The next morning, I had already grasped the idea that in order to embark on this new chapter in my life I had to face my fears and head down alone to Maison du Liban, the place where I will be living for the next year or more. At my arrival, Zigor, the receptionist, greeted me with a warm smile and showed me around the Maison: my room, the kitchen, the bathroom, the basement, the laundry room, the study area, the hang out area and finally the patio. “Indeed” I thought to myself, “this place isn’t that bad after all!” Later that day, I decided to pass by Mrs. Atié’s office, the vice-manager of the Maison du Liban, for administrative procedures. I was greeted and welcomed warmly, but one thing caught my eye other than Mrs.

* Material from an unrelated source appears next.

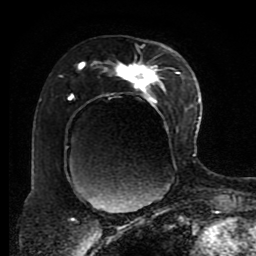
Breast MRI (dynamic contrast-enhanced), one axial slice. Position 50 of 80 along the scan axis. Cropped to one breast. Dynamic contrast-enhanced series, time point 2 of 8 at this slice position (early post-contrast). 1.5 T. TE 4.2 ms, TR 7 ms. 2 mm slice thickness. 256 × 256 image matrix, field of view 170 × 170 mm. Female patient.
Annotated regions visible in this slice (semi-automatically segmented with operator editing):
- enhancing-tissue mask used for the functional tumour volume (all voxels passing the contrast-enhancement thresholds inside the analysis volume; usually the tumour): bounding box (x1, y1, x2, y2) in pixels: (60, 44, 188, 181)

Atié’s amiability and soft voice: Her office is a living proof of her love and loyalty to Lebanon as well as an evidence of students' admiration for her, especially through paintings, pictures, gadgets and teddy bears they've gifted her throughout the years. I suddenly felt relieved and knew that I was in safe hands.

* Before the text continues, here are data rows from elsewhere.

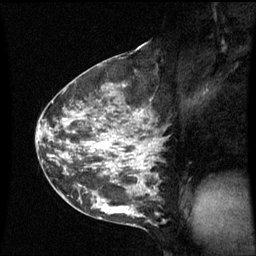
Breast MRI (dynamic contrast-enhanced), one sagittal slice. Slice 31 of 60 in the series (ordered by position). Dynamic contrast-enhanced series, image 2 of 3 at this slice position (ordered by acquisition). 1.5 T. TE 4.2 ms, TR 8.9 ms. 2.4 mm slice thickness. 256 × 256 image matrix, field of view 210 × 210 mm. Patient: female, 42 years. Case-level facts recorded for this patient, not image findings: setting: breast cancer imaged before/during neoadjuvant chemotherapy; receptor status: HER2-positive.
Structures marked on this image (semi-automatically segmented with operator editing):
- analysis volume of interest (the breast-tissue region the enhancement analysis was run in; not a lesion): bounding box [x1, y1, x2, y2] px = [62, 93, 161, 210]
- tumour enhancement mask (voxels above the 70 % enhancement threshold inside the analysis volume of interest): [67, 112, 154, 185]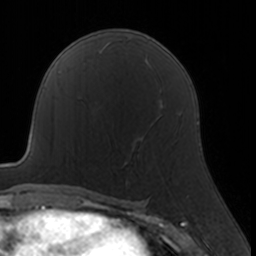
Breast MRI, one axial slice; slice 95 of 160 in the series (ordered by position); cropped to one breast; dynamic contrast-enhanced series, time point 2 of 7 at this slice position (early post-contrast); 3 T; TE 1.7 ms, TR 4 ms; 1 mm slice thickness; 256 × 256 image matrix, field of view 160 × 160 mm. Female patient.
Structures marked on this image (semi-automatic segmentation, software-assisted and operator-edited):
- enhancing-tissue mask used for the functional tumour volume (all voxels passing the contrast-enhancement thresholds inside the analysis volume; usually the tumour): bounding box [x1, y1, x2, y2] px = [109, 122, 178, 184]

Days went by and I became accustomed to my room and to my new life. I started attending classes and made new friends at university. I even roamed Paris’ beautiful streets endlessly - what a charming city! Back at the Maison du Liban, I kept meeting a lot of students coming from different regions of Lebanon as well as international students. Ironically, I actually learned a lot more about my country meeting these amazing and diverse people than I ever did in the 25 years I spent in Beirut. I slowly started developing some habits, which is a clear consequence of familiarization and adaptation. Whenever the opportunity arose, I made sure to strike a conversation with the Maison du Liban’s staff, be it with Marguerite, one of the lovely housekeepers, Khalifa, or even Olmedo. I even had the chance to speak with Mr. El Ghoul, the manager of the Maison du Liban during several events organized by the Administration or the Comité, a very pleasant and charismatic man, who’s very open alongside Mrs. Atié to every idea we share and to every project we wish to implement. In fact, Dina Al-Ahdab (the adorable Founder and Co-Editor in Chief) and I wouldn’t have created the Revue de Presse - Le Cèdre if it weren’t for their continuous support.

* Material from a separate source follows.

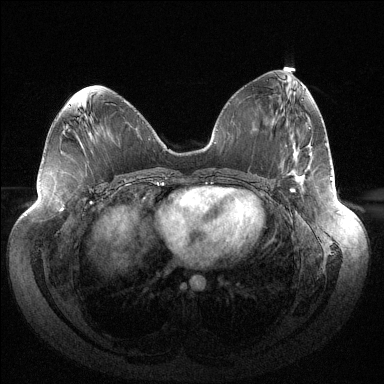
Breast MRI (dynamic contrast-enhanced), one axial slice. Slice 66 of 144 in the series (ordered by position). Dynamic contrast-enhanced series, time point 2 of 6 at this slice position (early post-contrast). 1.5 T. TE 1.5 ms, TR 4.6 ms. 384 × 384 image matrix, field of view 430 × 430 mm. Female patient.
Structures marked on this image (semi-automatic segmentation, software-assisted and operator-edited):
- enhancing-tissue mask used for the functional tumour volume (all voxels passing the contrast-enhancement thresholds inside the analysis volume; usually the tumour): box from (x=290, y=189) to (x=295, y=192) px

Although Maison du Liban started slowly feeling like home, I still wasn’t convinced that “home” can be a place far away from my family until I met three amazing people: Amir, Oussama and Tracy. One thing is for sure, they’re making my stay at Maison du Liban very memorable. They stand by me whenever I feel homesick, and I’m certain that the memories we’re creating will be forever engraved in my heart. That said, it is only natural then for me to feel at home, surrounded by people who are all honest, light-hearted, passionate, and intelligent.

My stay at the Maison du Liban is teaching me valuable lessons, among them: Home is not merely four-square walls. It is somewhere where you are loved, respected, and cared for. When you look at it from the outside, home is just a house. A building. But on the inside, it’s a lot more than wood and bricks. The saying “Home is where the heart is” says it all. And my heart is definitely at Maison du Liban.